To the best of my knowledge, there was no gravy involved
I had a weird dream Friday night.
And, because this is my blog, I'm going to tell you all about it.
It started out with this scene: A guy having a covert conversation with some other guys in a public restroom. I don't remember what they were saying, just that it had a very spy-like feel to it; this guy was meeting with "the enemy", spilling some information he was not supposed to spill.
Then, in the next scene, I was assisting with the investigation of that incident. The head of the investigation was some CSI-type chick who had analyzed all the evidence. The most damning piece of evidence was this: We had installed surveillance equipment in the walls during the time of this guy's illicit meeting, and although we couldn't make a definite voice match to him, we compared a printout of the "sound waves" of his voice, and the sound waves seemed to be an exact match.
Ms. Investigator chick and I went into the public bathroom together with this guy, for the "interrogation." The guy was "obviously" guilty in her eyes; she was saying stuff like "Nah, c'mon. We've gotcha. You know that. We've got the evidence right here." And she showed him a comparison of the two sound wave charts. They were projected onto the wall as if it was a slide show.
I looked at them (apparently for the first time), and was kinda surprised to see that the voice patterns DIDN'T really match up perfectly. They were similar, but not exact. "Hmmm," I thought quietly to myself.
The guy began claiming his innocence, giving all sorts of great reasons to why the "evidence" had been misinterpreted. As for the voice analysis, he turned to ME and said "You. Say something."
"What?" I said.
He turned to the investigator as if nearing the crux of his case. "See? It could have been anyone."
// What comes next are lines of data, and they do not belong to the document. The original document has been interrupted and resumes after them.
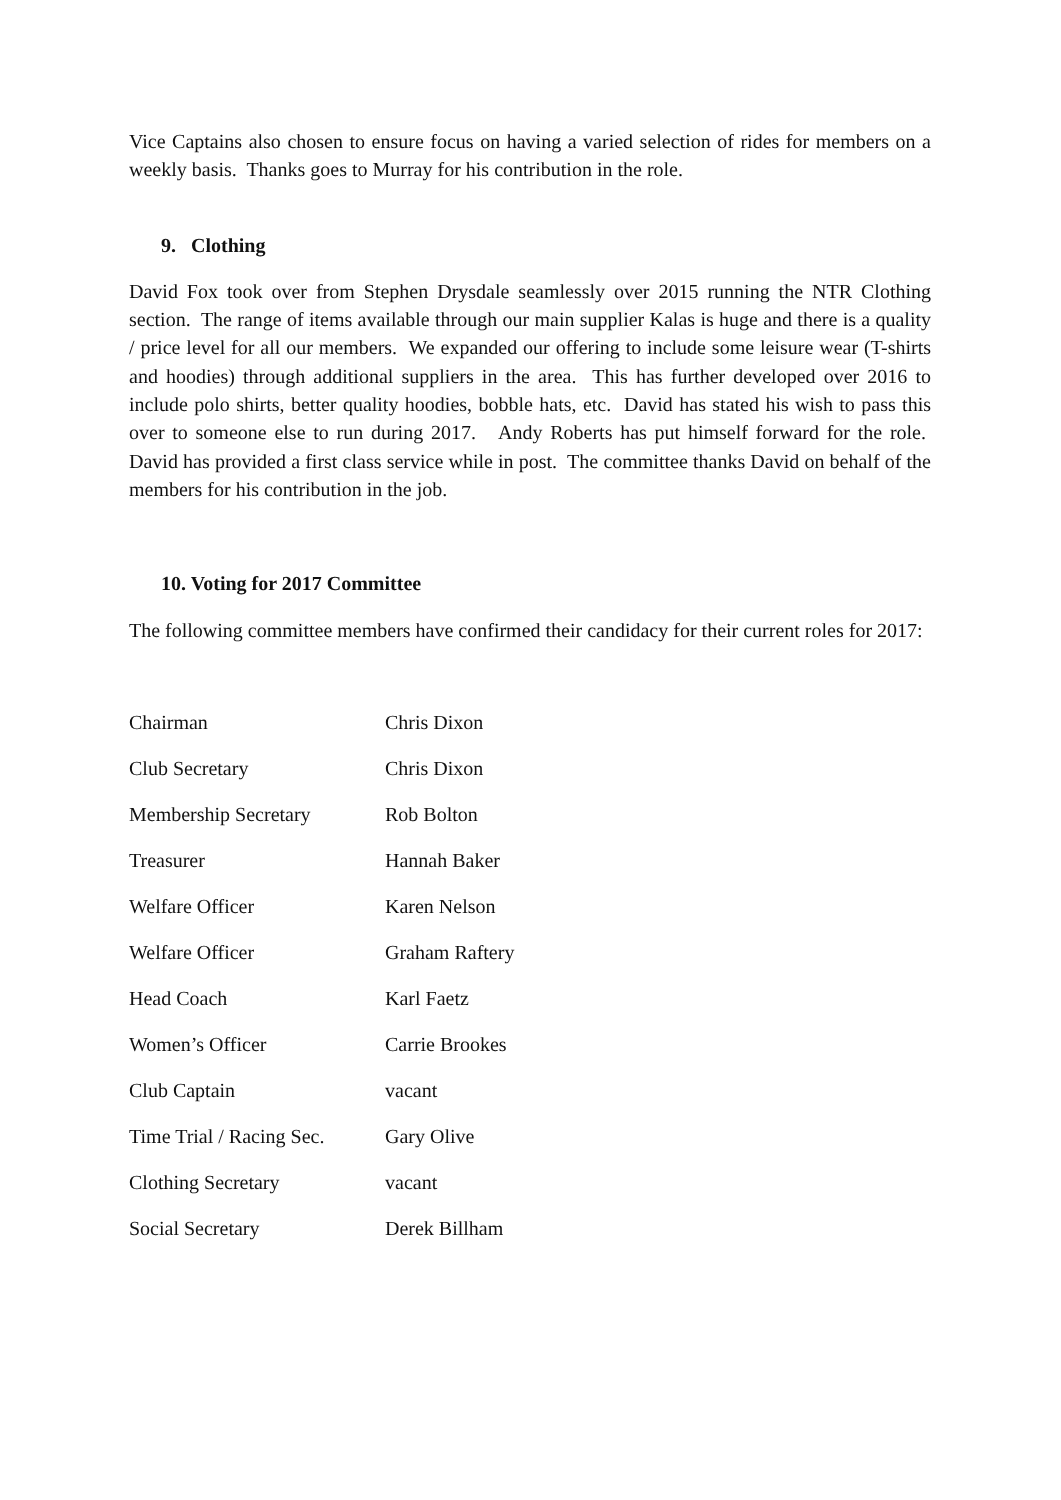Vice Captains also chosen to ensure focus on having a varied selection of rides for members on a weekly basis. Thanks goes to Murray for his contribution in the role.
9. Clothing
David Fox took over from Stephen Drysdale seamlessly over 2015 running the NTR Clothing section. The range of items available through our main supplier Kalas is huge and there is a quality / price level for all our members. We expanded our offering to include some leisure wear (T-shirts and hoodies) through additional suppliers in the area. This has further developed over 2016 to include polo shirts, better quality hoodies, bobble hats, etc. David has stated his wish to pass this over to someone else to run during 2017. Andy Roberts has put himself forward for the role. David has provided a first class service while in post. The committee thanks David on behalf of the members for his contribution in the job.
10. Voting for 2017 Committee
The following committee members have confirmed their candidacy for their current roles for 2017:
| Chairman | Chris Dixon |
| Club Secretary | Chris Dixon |
| Membership Secretary | Rob Bolton |
| Treasurer | Hannah Baker |
| Welfare Officer | Karen Nelson |
| Welfare Officer | Graham Raftery |
| Head Coach | Karl Faetz |
| Women’s Officer | Carrie Brookes |
| Club Captain | vacant |
| Time Trial / Racing Sec. | Gary Olive |
| Clothing Secretary | vacant |
| Social Secretary | Derek Billham |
It seemed he was making the point that anyone's voice could have made the same imprint on the sound sensors. And, I thought to myself, that would explain why the vocal "fingerprints" didn't match up exactly....
Now the dream gets weird.
Apparently we lived in a society that used fake mashed potatoes a lot. We used them for insulation, and as an ingredient in milkshake-type beverages, and no doubt in many other ways as well. Throughout the course of the investigation, I had been sipping a "slush/shake" type of thing which seemed to be fake mashed potatoes mixed with a little Mello Yello. I remember it was Mello Yello, not Mountain Dew.
So it turned out that there was a real possibility the evidence had been planted there by another spy who had scooped out the mashed-potato insulation from inside the walls, hidden there, and found a way to spy on this guy's conversations in the bathroom. Somehow, perhaps this guy was not the criminal but a victim after all.
The guy left the room and was taken back into custody, leaving me and the investigator to mull over the evidence. I turned to her and said "Y'know, at first I was positive this guy was guilty, but now... well, now I'm just not sure."
And the dream ended there.
In retrospect, here's what gets me: The dream started out with proof that he really was guilty. I watched him do it! I was an omniscient observer. Yet the rest of the dream was devoted to "Well, gosh, maybe he's innocent..."
And it will definitely be awhile before I can eat mashed potatoes again.
5 comments:
Dang that was a long dream. I have one question though.
Have you ever put the big end of your french horn up to your ass and tried to play it in reverse?
Lets see what kind of dream that the mental image you got from that brings out.
Later Y'all.
Meloncutter: Been there, done that. It sounds kinda like a lovesick buffalo.
The mashed potato thing really wasn't all that weird. It would have been weird if...
...nope. The mashed potato thing really was weird.
You know, Mello Yello has totally been usurped by Vault here.
You still have Mello Yello?
Or are you just dreaming about it?
Personally, I think when you dream about Mello Yello it's a PEE dream.
Fess up, you wet the sheets, right?
Travis: Maybe next time I'll dream about Stove Top Stuffing. Or CAKE!
Morgen: I haven't checked in awhile, but I THINK we still have Mello Yello here. Usually when I have to pee, I dream that I'm searching for a toilet.